TechCrunch Disrupt Audience Choice winner Badgeville announces a $2.5 million Series A round today in order to apply its badge-based game mechanics across the web. Investors in the round include eBay COO Maynard Webb, Palantir founder Joe Lonsdale, and senior executives from Paypal, Chegg, Shopping.com, Drugstore.com and Warner Music.
Publishers who use Badgeville can set up an account, offer defined rewards and track visitor behavior with realtime analytics. Badgeville works for any company that has a community on its site: Anyone from gaming to education, to retail and more can use the service to reward people for checking into a site, taking tests or simply browsing through products. Virtually anything can correspond to a badge reward.

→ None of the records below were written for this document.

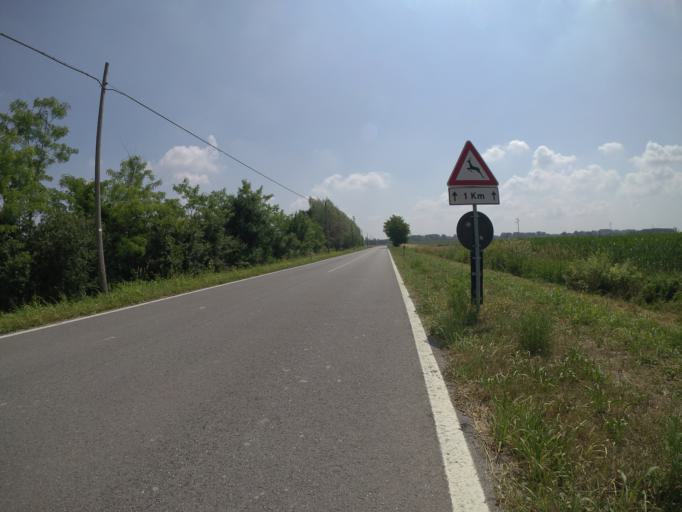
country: IT
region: Friuli Venezia Giulia
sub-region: Provincia di Udine
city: Teor
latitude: 45.8712
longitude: 13.0682
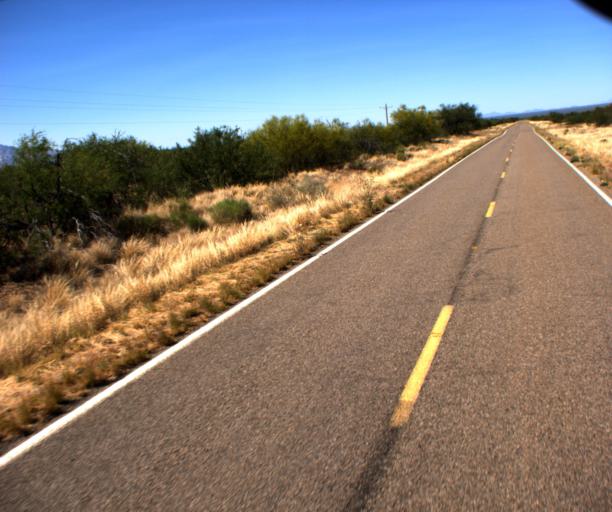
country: US
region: Arizona
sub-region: Pima County
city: Three Points
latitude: 31.7836
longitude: -111.4588
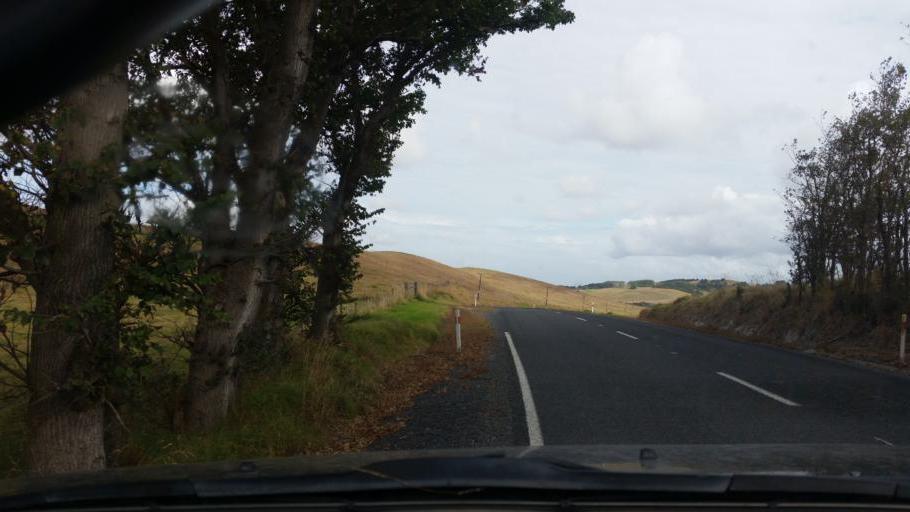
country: NZ
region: Northland
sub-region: Kaipara District
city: Dargaville
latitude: -35.9741
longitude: 173.9488
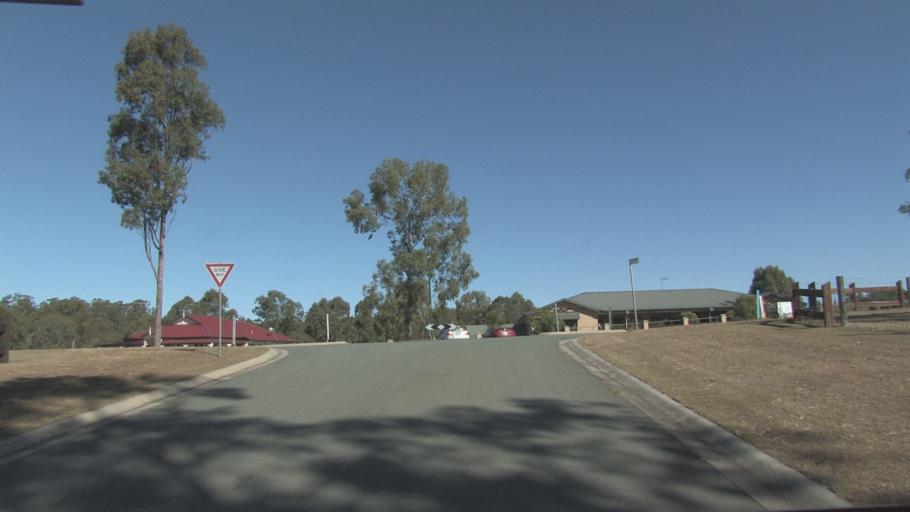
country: AU
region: Queensland
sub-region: Logan
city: Cedar Vale
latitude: -27.8714
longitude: 153.0381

Since their launch at TechCrunch Disrupt, the startup has had over 1500 companies inquire for information and has signed up dozens of partners including Comcast Sports, Philly.com, The Next Web, Blackbook and us. Founders Kris Duggan and Wedge Martin expect over $1 million dollars in bookings in 2010 (within their first four months of launching) and ascribe the influx of interest in Badgeville to the current hybird trend of “social + gaming + loyalty + analytics for the web,” a space shared by OneTrueFan and Big Door.

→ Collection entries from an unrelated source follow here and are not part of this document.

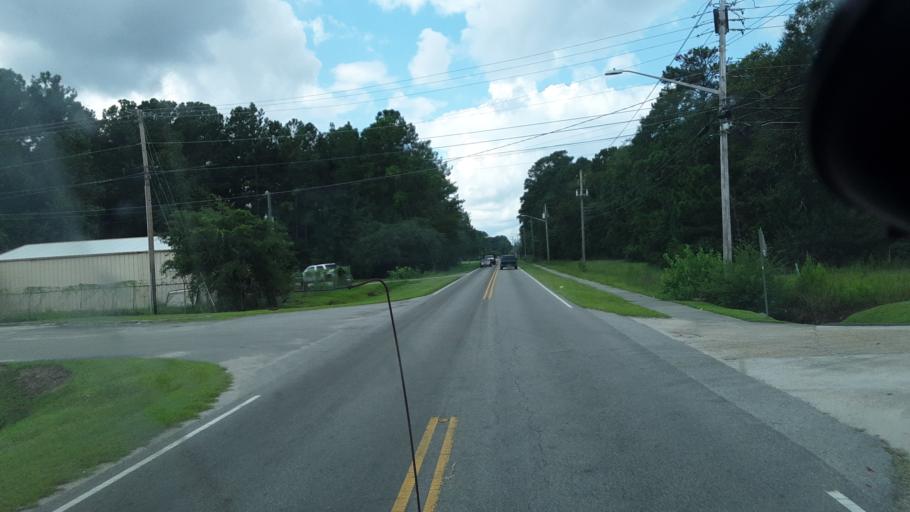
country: US
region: South Carolina
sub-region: Georgetown County
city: Georgetown
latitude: 33.3890
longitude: -79.2912
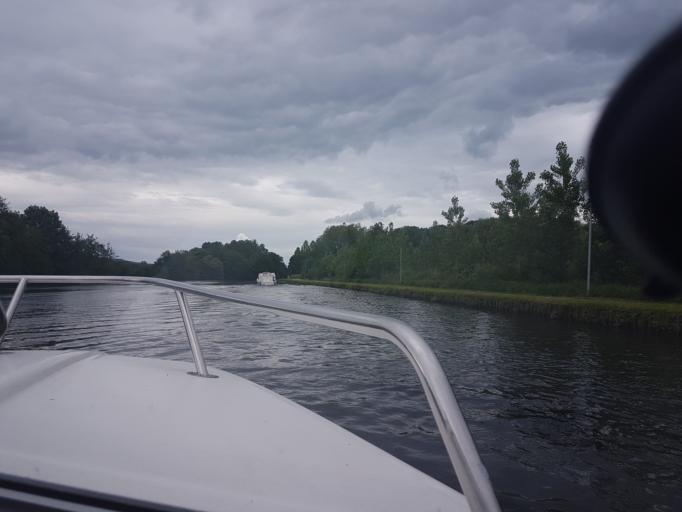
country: FR
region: Bourgogne
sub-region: Departement de l'Yonne
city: Champs-sur-Yonne
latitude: 47.7297
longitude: 3.6043
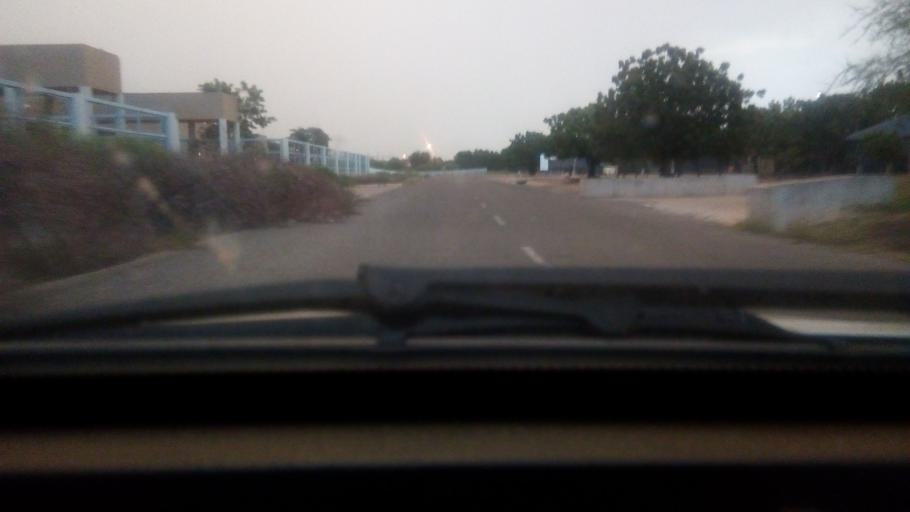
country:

Says Duggan, “Everybody realizes that they want what Foursquare and Farmville have. In the future, virtually every serious web brand will have techniques from social gaming to engage users. We’re the company to do that.”
The startup plans on using the financing to increase staffing, further product engineering and supporting its large scale clients. Duggan tells me they plan on expanding their Palo Alto offices from 10 employees to 20-30 in the next 12 months and are, like everybody else, hiring.